“Where are Elmer, Herman, Bert, Tom and Charley?”
This is how poet Edgar Lee Masters begins Spoon River Anthology, the poetic portrayal of Anytown, published in 1915, as told by residents of its cemetery.
President Augie Aleksy of the Historical Society of Forest Park thinks there’s a resemblance between the residents of the fictional Spoon River (a combination of Petersburg and Lewistown, Ill.) and the inhabitants of the cemeteries of Forest Park.
Within the friendly confines of Forest Home, Woodlawn, Concordia and Waldheim Jewish Cemeteries, bankers and revolutionaries lie side by side. Serial killers share real estate with guild tradesmen and disaster victims. Circus performers, prohibitionists, saloon-keepers and pioneers, immigrants and indigenous Americans are all represented in the Forest Park graveyards.
As a fundraising project for the historical society, Aleksy is creating a literary portrait of some of the personalities buried in Forest Park. He proposes to call the collection, “Des Plaines River Anthology.” The group of short literary portraits would be performed live twice a year as a historical society event and fundraiser.
Some of Forest Park’s featured deceased celebrities include Dr. Clarence Hemingway (father of Ernest); international anarchist Emma Goldman; and Belle Gunness, the Norwegian alleged serial-killer of lonely bachelors. Pro-baseballer-turned-prohibitionist Pastor Billy Sunday and local victims of Chicago’s 1915 Eastland ship disaster are also on the list.
“I think it can be a great literary venture and would leave quite a legacy,” Aleksy said.
The bookseller, who owns Centuries & Sleuths on Madison Street, has a personal relationship with many regional authors because of his shop. So far he has approached Chicago crime historians Rich Lindberg and Bob Loerzel about telling the stories of murderers Gunness and Adolph Luetgert (the Chicago “sausage vat murderer”). Jay Bonansinga will pen the story of the Eastland drowning victims. Forest Park labor historian Mark Rogovin will write about the Haymarket martyrs. Other authors have been approached to help with the project as well.

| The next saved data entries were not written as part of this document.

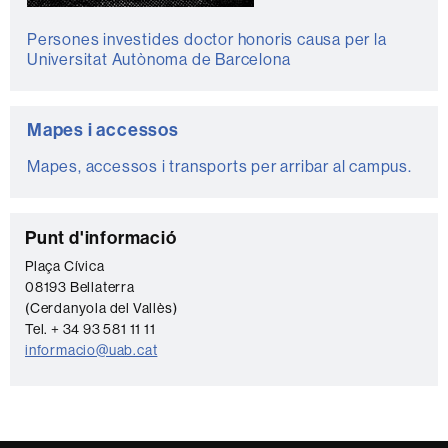
Persones investides doctor honoris causa per la
Universitat Autònoma de Barcelona
Mapes i accessos
Mapes, accessos i transports per arribar al campus.
C
Punt d'informació
o
Plaça Cívica
08193 Bellaterra
n
(Cerdanyola del Vallès)
t
Tel. + 34 93 581 11 11
a
informacio@uab.cat
c
t
e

Aleksy is an old hand at literary- and history-inspired performances, having produced 18 of his regionally renowned Meeting of Minds performances. Modeled after TV pioneer Steve Allen’s highbrow history “talk shows” from the late ’70s/early ’80s, actors immerse themselves in the lives of literary or historical figures and then perform a partially scripted, partially ad-libbed conversation that sells out every year.
The new Des Plaines River collection would also include local historical notables Henry Austin, state legislator, temperance advocate, banker and property developer; Ferdinand Haase, founder of Forest Park and Forest Home Cemetery; and Doris Humphrey, choreographer, as well as others.
The cemeteries have always been economic drivers of Forest Park business since the 1800s, supporting local funeral luncheon restaurants, monument companies and florists. Some of the graves go back to the earliest indigenous people, who built burial hills on soft sandbar soil near the Des Plaines River’s banks.
The Historical Society of Oak Park-River Forest has for 20 years hosted an award-winning “Tale of the Tombstones” cemetery tour in Forest Home Cemetery around Halloween. The Forest Park book would be a transportable tombstone tour that could be performed in multiple locations and at different times.
Aleksy said he borrowed Masters’ 1915 volume from the library recently to refresh his memory. (He had read it in high school and had seen it performed regularly by drama staff of a college.) He was surprised that some of the Spoon River portraits were more “depressing” than he remembered.
The poetry collection is based on the author’s hometowns. Masters, who started his career as a Chicago lawyer, loosely fictionalized local tales he had heard growing up, including one woman who had been an “early love interest” of Abraham Lincoln, according to Wikipedia. He used names he gathered from headstones at the local cemeteries. Spoon River Anthology elicited a strong negative reaction among the local townspeople when it was published. Masters never returned to the area until he himself was buried in the Petersburg cemetery.
Aleksy said he envisions the historical society project to be “less of a downer” and more of a celebration of the personalities of Forest Park and the environs.
“Some people buried in Forest Park cemeteries had happy, fulfilling or loving lives and perhaps all three in some cases,” he said. He told authors that a “resignation to death” should always be balanced with “new life spirit” in their profiles.
He’s shooting for an initial draft in spring 2013.
In his introductory poem, “The Hill,” Masters explores the wide variety of human souls, all succumbing to death, the Great Equalizer: “The weak of will, the strong of arm, the clown, the boozer, the fighter.”
“Where are Elmer, Herman, Bert, Tom and Charley?” Like some of the residents of the Forest Park cemeteries, “All, all are sleeping, sleeping, sleeping on the hill.”